Parution en automne 1993, la dernière dans à laquelle Prudon va collaborer.
Des voyages, il en est question et les invités sont nombreux : José-Louis Bocquet, Christophe Graizon, Jean-Bernard Pouy, Jonathan Raban, Patrick Raynal, Erie Sarner, Hunter S. Thompson, Jacques Vallet et Prudon...
22 voyages et aussi des chroniques (dont une sur le polar, avec le retour d’Onc Dugland pour l’occasion. avec un entretien avec Philippe Garnier et Deux nouvelles de Didier Daeninckx et de Jean-Claude Izzo - C’est dire)
Mais avec ce nouveau texte de Prudon : Sainte Extrême ; le voyage s’avère très local - Direction Boulogne.
Le narrateur c’est Prudon, il ne le cache pas.
Il parle de lui de ces dernières années, l’alcoolisme, l’époque, il s’enfonce.
“je voyage d’un « état d’âme » à un autre, sans longer les frontières.Je m’enfonce comme une vrille.”Aborde la fin des années 80 - il “fait le mort”, s’absente... Les lendemain compliqués de Plume de Nègre, il a cette étrange phrase...

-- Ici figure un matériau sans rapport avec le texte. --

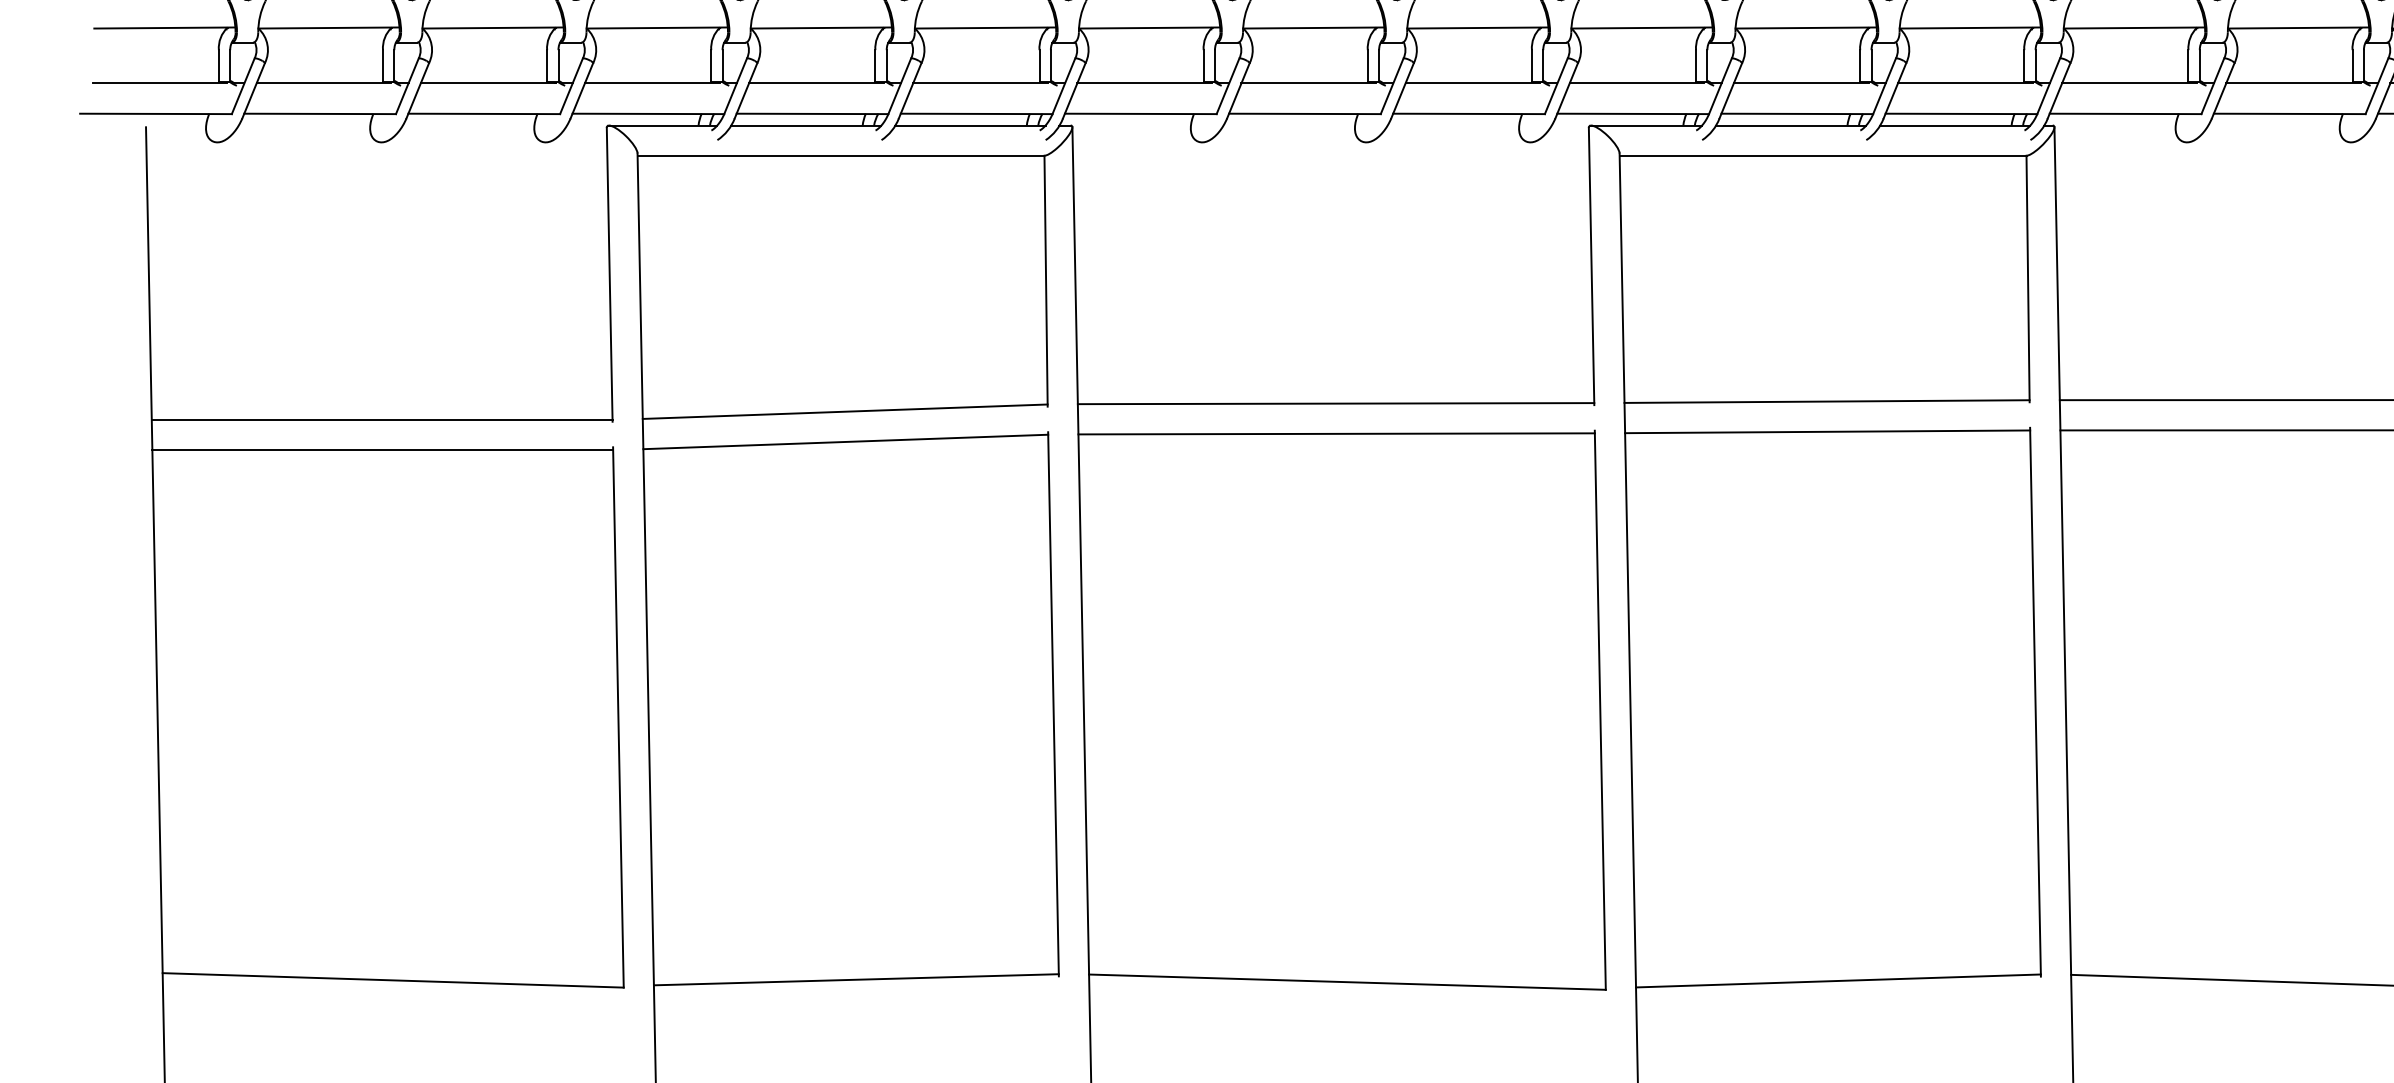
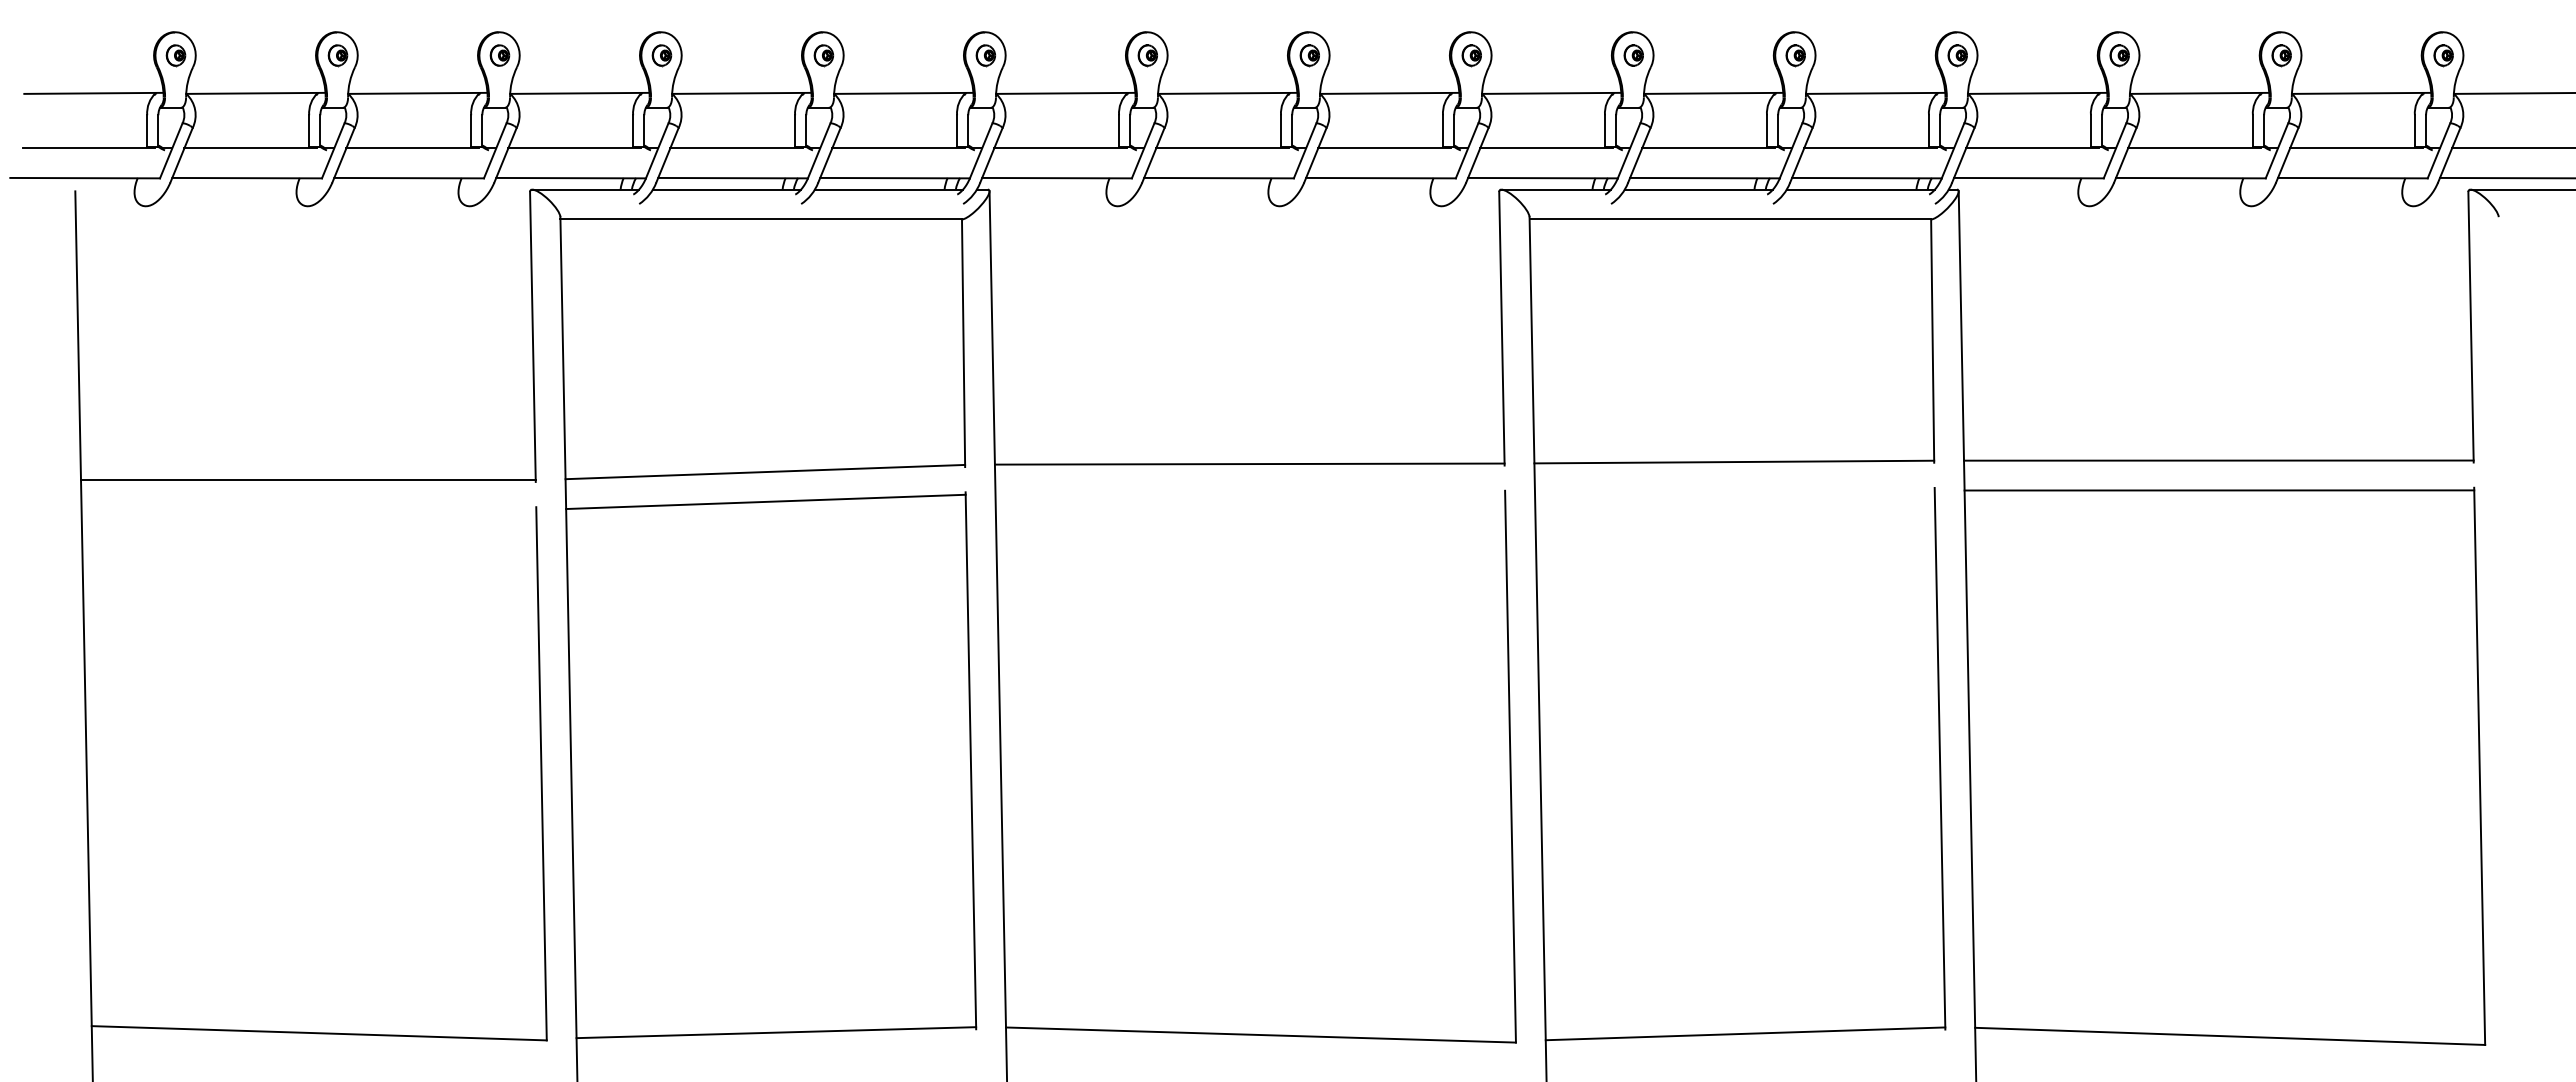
line: (1827, 431) -> (1734, 491), removed
line: (1336, 433) -> (1250, 493), removed
line: (382, 449) -> (308, 509), removed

“ On aurait pu enculer ma viande ou lui gerber dessus, mais je ne pouvais voir un enfant sans éclater en sanglots. Je n’étais plus qu’une hémorragie permanente.”
Un enfant mort.. Un enfant mort qui revient souvent (le mort né des Yeux doux, de Langue Chienne, la grosses dans Plume de nègre, Tarzan malade.... Chaque fois, la mort d’un nourrisson revient)
Bref. J’ignore encore de quoi il parle.
Il aborde 1989 - Sainte Extase - Ce petit livre qui illumine alors le moment : “Parce que quelque chose dans le visage de ma fiancée me rappelait la Thérèse du Bernin”...
Cette nouvelle Sainte Extreme sonne comme un épilogue à Sainte extase.
Un récit qui aborde les déboires (sans jeu de mot) ceux du présent, la mastectomie de sa mère (chez qui il vit) la galère permanente, se trouver un logement, fuir les huissiers (encore, toujours)... Rêver à des voyages lointains, tout en trimant du côté d’Orléans, de Jouè les Tours.
Les voyages ne sont pas pour maintenant. Les voyages sont peut-être différents. Et celui qu’il vit c’est de se retrouver ce jour-là dans ce parc... avec
“Mon bébé, dans le landau, et tous les bébés des landaus, ils entendaient les cuivres et les canards joyeux. Ils voulaient peut-être être canard ou cuivre, mais pas moisir sur une pierre moussue. Ils voudraient s’envoler ou plonger, mais pas traîner leur vie. J’ai écrit à la hâte un petit poème très léger, puis je suis parti. “Viens Léopold, je vais te faire le clown.”
Léopold Prudon est né en février 1993. Ainsi débute un nouveau voyage.